The task
Beginning with the line that contains "Ergebnisse und", output each line below exactly through the last one, both included, and nothing else.

Input data
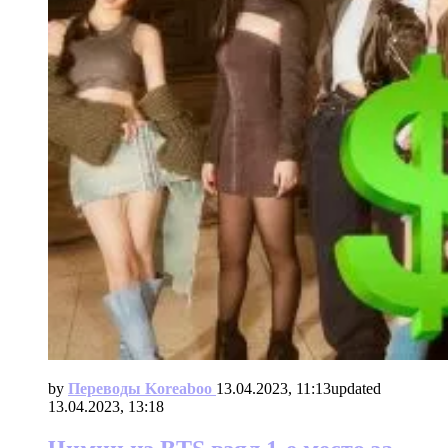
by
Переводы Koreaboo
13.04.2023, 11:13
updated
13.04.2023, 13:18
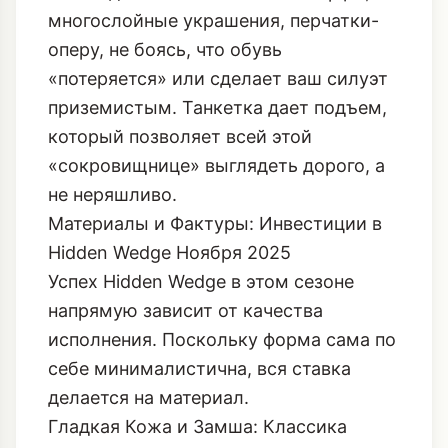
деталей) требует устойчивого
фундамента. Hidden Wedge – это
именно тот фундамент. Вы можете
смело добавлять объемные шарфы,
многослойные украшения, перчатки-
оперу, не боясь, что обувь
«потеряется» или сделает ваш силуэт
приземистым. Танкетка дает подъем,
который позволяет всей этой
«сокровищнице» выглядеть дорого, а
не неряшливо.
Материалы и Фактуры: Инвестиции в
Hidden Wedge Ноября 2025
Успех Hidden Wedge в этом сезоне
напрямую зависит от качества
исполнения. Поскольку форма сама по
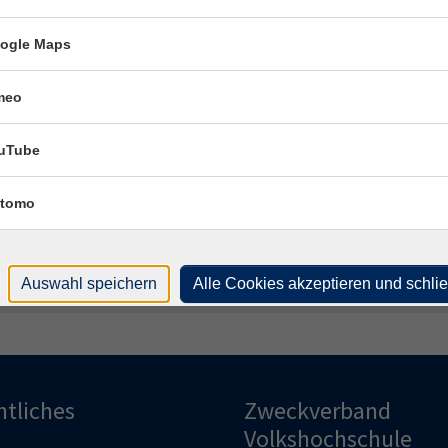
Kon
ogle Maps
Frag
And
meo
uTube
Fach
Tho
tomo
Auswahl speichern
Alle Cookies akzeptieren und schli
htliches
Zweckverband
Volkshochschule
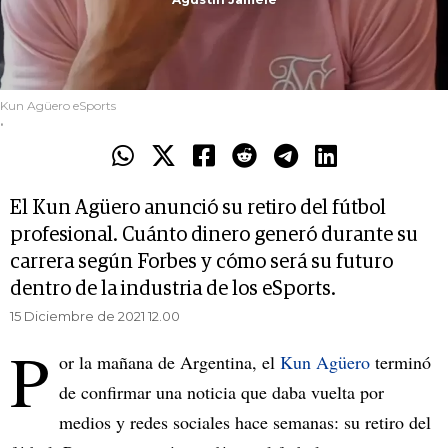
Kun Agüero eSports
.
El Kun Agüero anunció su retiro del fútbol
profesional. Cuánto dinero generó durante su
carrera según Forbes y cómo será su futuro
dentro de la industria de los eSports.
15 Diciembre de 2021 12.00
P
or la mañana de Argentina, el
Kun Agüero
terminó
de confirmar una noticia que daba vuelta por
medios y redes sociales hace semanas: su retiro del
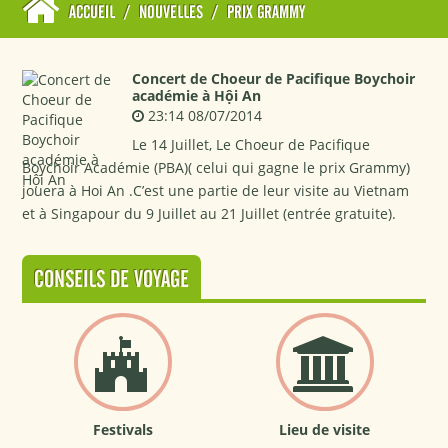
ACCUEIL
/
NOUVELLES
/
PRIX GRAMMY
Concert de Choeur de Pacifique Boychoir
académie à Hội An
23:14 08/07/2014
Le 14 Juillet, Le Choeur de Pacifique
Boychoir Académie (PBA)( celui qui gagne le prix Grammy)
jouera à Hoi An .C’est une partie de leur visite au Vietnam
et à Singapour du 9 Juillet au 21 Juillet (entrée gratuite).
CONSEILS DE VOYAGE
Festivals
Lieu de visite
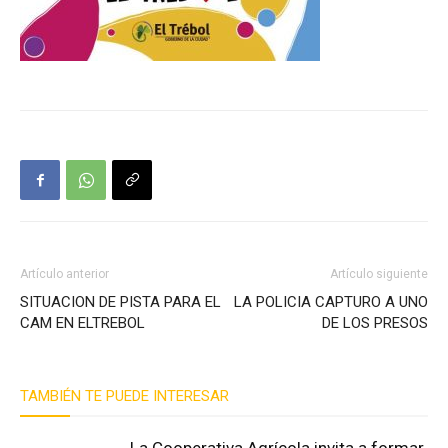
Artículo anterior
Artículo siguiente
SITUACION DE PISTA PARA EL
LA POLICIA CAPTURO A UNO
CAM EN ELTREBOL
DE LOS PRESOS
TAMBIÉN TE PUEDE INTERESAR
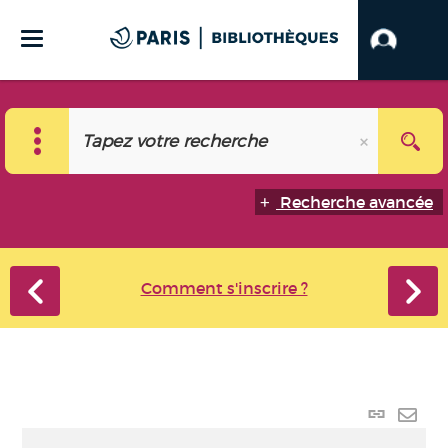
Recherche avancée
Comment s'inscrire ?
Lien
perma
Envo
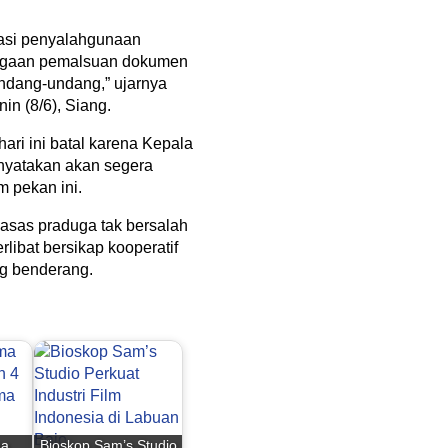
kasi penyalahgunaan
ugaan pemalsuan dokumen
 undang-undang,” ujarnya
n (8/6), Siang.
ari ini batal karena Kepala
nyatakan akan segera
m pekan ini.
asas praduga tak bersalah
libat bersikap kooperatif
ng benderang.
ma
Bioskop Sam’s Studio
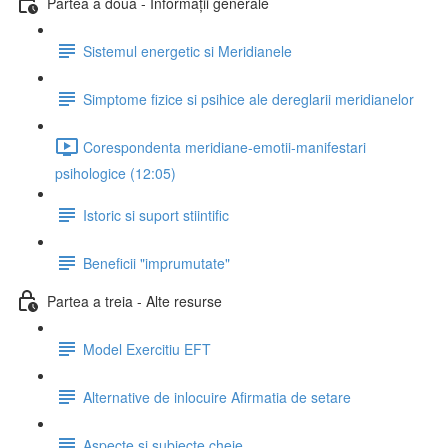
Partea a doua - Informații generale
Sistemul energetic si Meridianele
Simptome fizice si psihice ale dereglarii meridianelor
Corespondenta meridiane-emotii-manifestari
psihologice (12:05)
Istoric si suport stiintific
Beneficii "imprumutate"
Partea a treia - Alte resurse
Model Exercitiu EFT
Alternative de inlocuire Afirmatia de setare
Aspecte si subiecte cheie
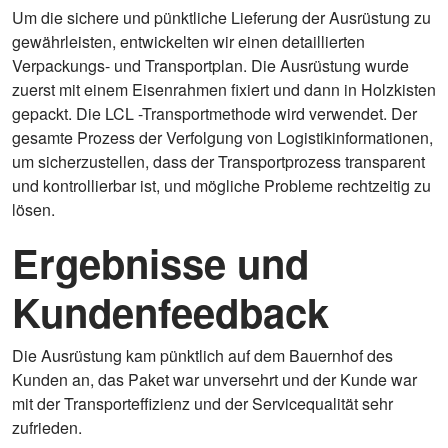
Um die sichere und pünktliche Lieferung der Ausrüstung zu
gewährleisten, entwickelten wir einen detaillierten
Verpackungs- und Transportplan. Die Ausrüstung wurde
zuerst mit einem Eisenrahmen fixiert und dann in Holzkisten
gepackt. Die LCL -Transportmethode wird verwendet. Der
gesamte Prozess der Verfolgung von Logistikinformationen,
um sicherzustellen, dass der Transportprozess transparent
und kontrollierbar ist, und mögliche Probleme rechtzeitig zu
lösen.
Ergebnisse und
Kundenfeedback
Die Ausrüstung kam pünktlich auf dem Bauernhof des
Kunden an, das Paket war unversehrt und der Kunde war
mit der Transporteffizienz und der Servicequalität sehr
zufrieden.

Task solution
Ergebnisse und
Kundenfeedback
Die Ausrüstung kam pünktlich auf dem Bauernhof des
Kunden an, das Paket war unversehrt und der Kunde war
mit der Transporteffizienz und der Servicequalität sehr
zufrieden.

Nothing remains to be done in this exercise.